Religion
- Affiliation: Sunni Islam

Location
- Location: 192 Telok Ayer Street Singapore 068635
- Country: Singapore
- Coordinates: 1°16′49″N 103°50′50″E﻿ / ﻿1.2802922°N 103.8473097°E

Architecture
- Type: Mosque
- Style: Indo-Islamic architecture
- Founder: Hadjee Puckery Mohamed Khatib bin Shaik Mydin
- Established: 1827
- Completed: 1910 (Reconstructed 2003)

National monument of Singapore
- Designated: 19 November 1974; 51 years ago
- Reference no.: 10

= Masjid Al-Abrar =

Historic mosque in Chinatown, Singapore

The Al-Abrar Mosque (Malay: Masjid Al-Abrar; Jawi: مسجد الأبرار) is a historic mosque located along Telok Ayer Street in Chinatown, Singapore. It was built in 1827 by Indian Muslim immigrants and later gazetted as a national monument of Singapore in 1974. It is one of two Islamic heritage sites along Telok Ayer Street, the other being the Nagore Durgha.

== Etymology ==
The mosque is known as Masjid Al-Abrar, with "Al-Abrar" being an Arabic word that refers to people of righteousness and piety, as well as being the plural form of the word "Barr" which refers to piety itself. In the Tamil language, the mosque is known as the Kūchu Paḷḷi, which literally means "hut mosque."

== History ==
In 1827, Tamil immigrants from South India, known as the Chulias, built the Al-Abrar Mosque along Telok Ayer Street on land that was endowed under waqf by an Indian Muslim merchant named Hadjee Puckery Mohamed Khatib bin Shaik Mydin. The structure took the form of a wattle-and-daub hut and was later replaced by a brick mosque that was built between 1850 and 1855. It was one of two mosques in the area established by the Chulias, the other being the Jamae Mosque along South Bridge Road that was completed in the 1830s. After the independence of Singapore, both mosques fell under the purview of the Majlis Ugama Islam Singapura (MUIS).

A religious celebration held inside the mosque.

The Al-Abrar Mosque was gazetted as the tenth national monument of Singapore on 19 November 1974. Haji Mohamed Yusoff, a secretary of the mosque's committee, rebuilt the mosque into a larger two-storey structure in 1986 that was able to accommodate nine hundred worshippers. Then in 1996, the mosque acquired a neighbouring two-storey shophouse which was converted into an extension of the main mosque building.

== Architecture ==
The design of the building is based on Indo-Islamic architecture with two tall minarets at the front.

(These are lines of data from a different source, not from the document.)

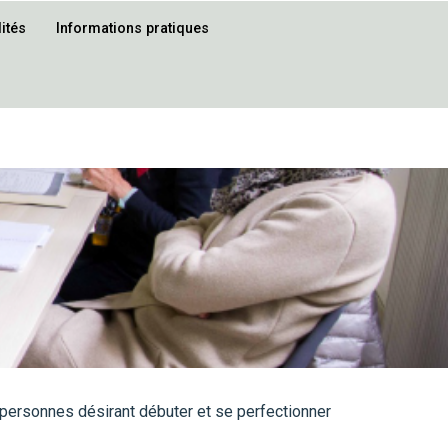
ités
Informations pratiques
personnes désirant débuter et se perfectionner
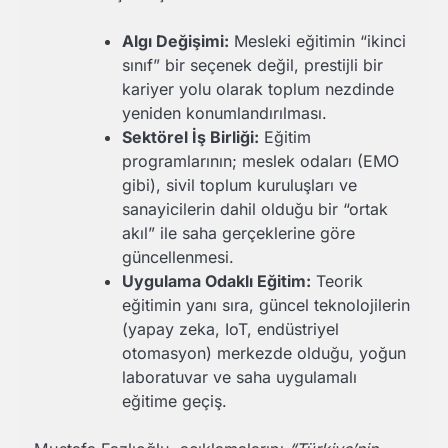
Algı Değişimi:
Mesleki eğitimin “ikinci
sınıf” bir seçenek değil, prestijli bir
kariyer yolu olarak toplum nezdinde
yeniden konumlandırılması.
Sektörel İş Birliği:
Eğitim
programlarının; meslek odaları (EMO
gibi), sivil toplum kuruluşları ve
sanayicilerin dahil olduğu bir “ortak
akıl” ile saha gerçeklerine göre
güncellenmesi.
Uygulama Odaklı Eğitim:
Teorik
eğitimin yanı sıra, güncel teknolojilerin
(yapay zeka, IoT, endüstriyel
otomasyon) merkezde olduğu, yoğun
laboratuvar ve saha uygulamalı
eğitime geçiş.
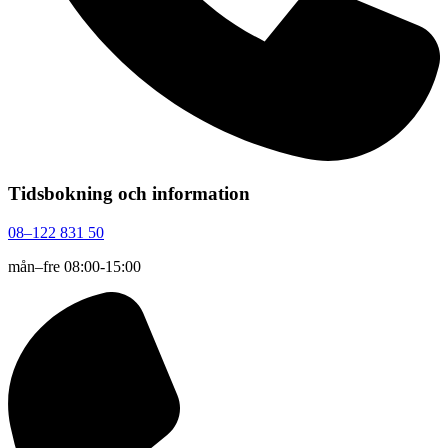
Tidsbokning och information
08–122 831 50
mån–fre 08:00-15:00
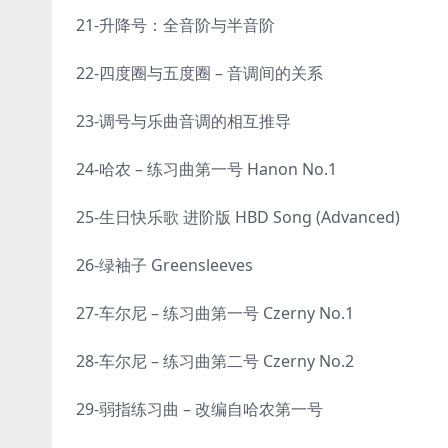
21-升降号：全音阶与半音阶
22-四度圈与五度圈 – 音调间的关系
23-调号与乐曲音调的相互推导
24-哈农 – 练习曲第一号 Hanon No.1
25-生日快乐歌 进阶版 HBD Song (Advanced)
26-绿袖子 Greensleeves
27-车尔尼 – 练习曲第一号 Czerny No.1
28-车尔尼 – 练习曲第二号 Czerny No.2
29-弱指练习曲 – 改编自哈农第一号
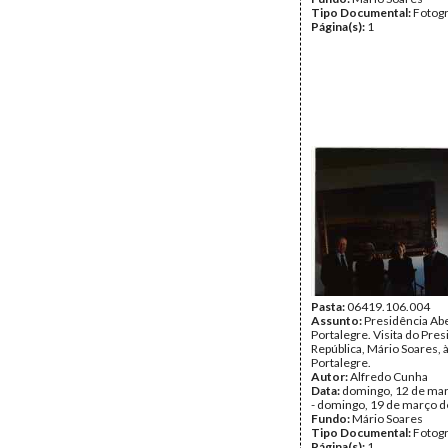
Tipo Documental:
Fotogr
Página(s):
1
Pasta:
06419.106.004
Assunto:
Presidência Ab
Portalegre. Visita do Pre
República, Mário Soares, 
Portalegre.
Autor:
Alfredo Cunha
Data:
domingo, 12 de ma
- domingo, 19 de março 
Fundo:
Mário Soares
Tipo Documental:
Fotogr
Página(s):
1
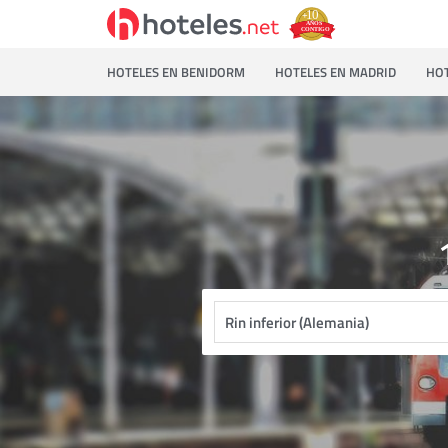
HOTELES EN BENIDORM
HOTELES EN MADRID
HOT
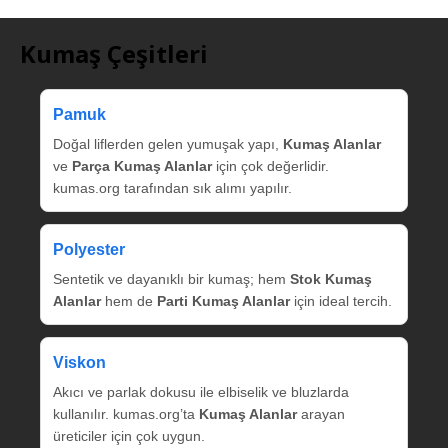
Kumaş Çeşitleri
Pamuk
Doğal liflerden gelen yumuşak yapı,
Kumaş Alanlar
ve
Parça Kumaş Alanlar
için çok değerlidir.
kumas.org tarafından sık alımı yapılır.
Polyester
Sentetik ve dayanıklı bir kumaş; hem
Stok Kumaş
Alanlar
hem de
Parti Kumaş Alanlar
için ideal tercih.
Viskon
Akıcı ve parlak dokusu ile elbiselik ve bluzlarda
kullanılır. kumas.org’ta
Kumaş Alanlar
arayan
üreticiler için çok uygun.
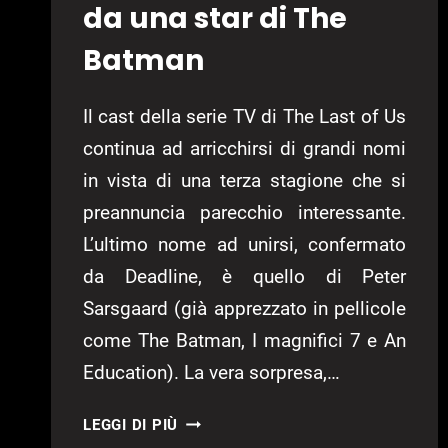
da una star di The
Batman
Il cast della serie TV di The Last of Us
continua ad arricchirsi di grandi nomi
in vista di una terza stagione che si
preannuncia parecchio interessante.
L’ultimo nome ad unirsi, confermato
da Deadline, è quello di Peter
Sarsgaard (già apprezzato in pellicole
come The Batman, I magnifici 7 e An
Education). La vera sorpresa,…
THE
LEGGI DI PIÙ
LAST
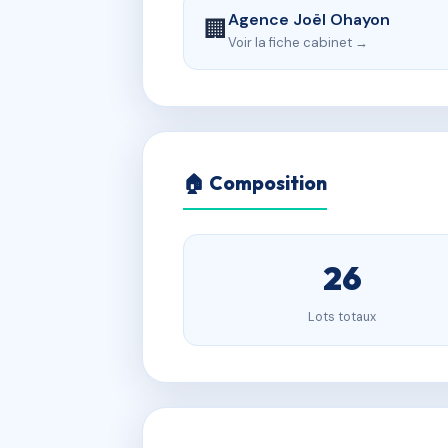
Agence Joël Ohayon
🏢
Voir la fiche cabinet →
🏠 Composition
26
Lots totaux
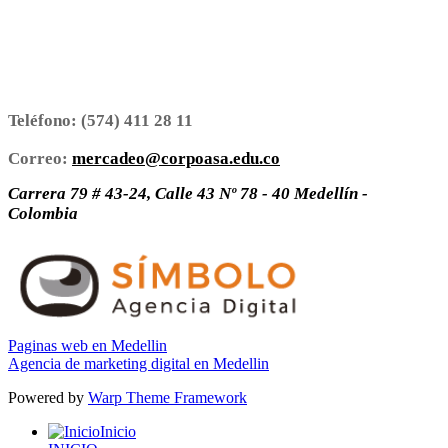
Teléfono:
(574) 411 28 11
Correo:
mercadeo@corpoasa.edu.co
Carrera 79 # 43-24, Calle 43 Nº 78 - 40 Medellín -
Colombia
Paginas web en Medellin
Agencia de marketing digital en Medellin
Powered by
Warp Theme Framework
Inicio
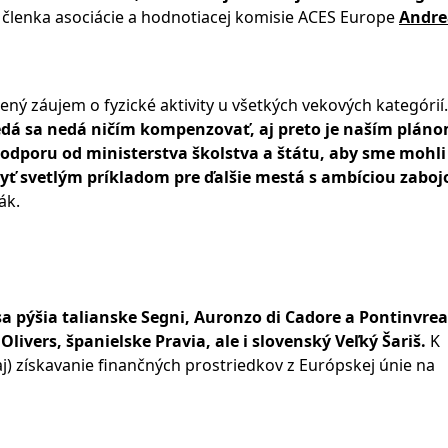
členka asociácie a hodnotiacej komisie ACES Europe
Andre
šený záujem o fyzické aktivity u všetkých vekových kategórií.
Nedá sa nedá ničím kompenzovať, aj preto je naším plán
podporu od ministerstva školstva a štátu, aby sme mohli
byť svetlým príkladom pre ďalšie mestá s ambíciou zaboj
ák.
pýšia talianske Segni, Auronzo di Cadore a Pontinvrea
livers, španielske Pravia, ale i slovenský Veľký Šariš.
K
aj) získavanie finančných prostriedkov z Európskej únie na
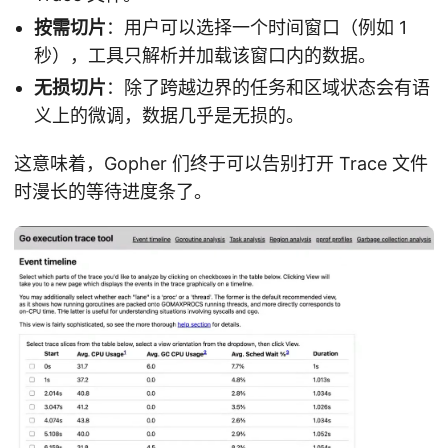
按需切片
：用户可以选择一个时间窗口（例如 1
秒），工具只解析并加载该窗口内的数据。
无损切片
：除了跨越边界的任务和区域状态会有语
义上的微调，数据几乎是无损的。
这意味着，Gopher 们终于可以告别打开 Trace 文件
时漫长的等待进度条了。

The building was built along a row of shophouses, and the frontage incorporated a five-foot way (1.524 m) that connects the walkway of the other shophouses.

== Transportation ==
As is the case with the other national monuments along the same street, the Al-Abrar Mosque is within walking distance from the Telok Ayer MRT station on the Downtown Line.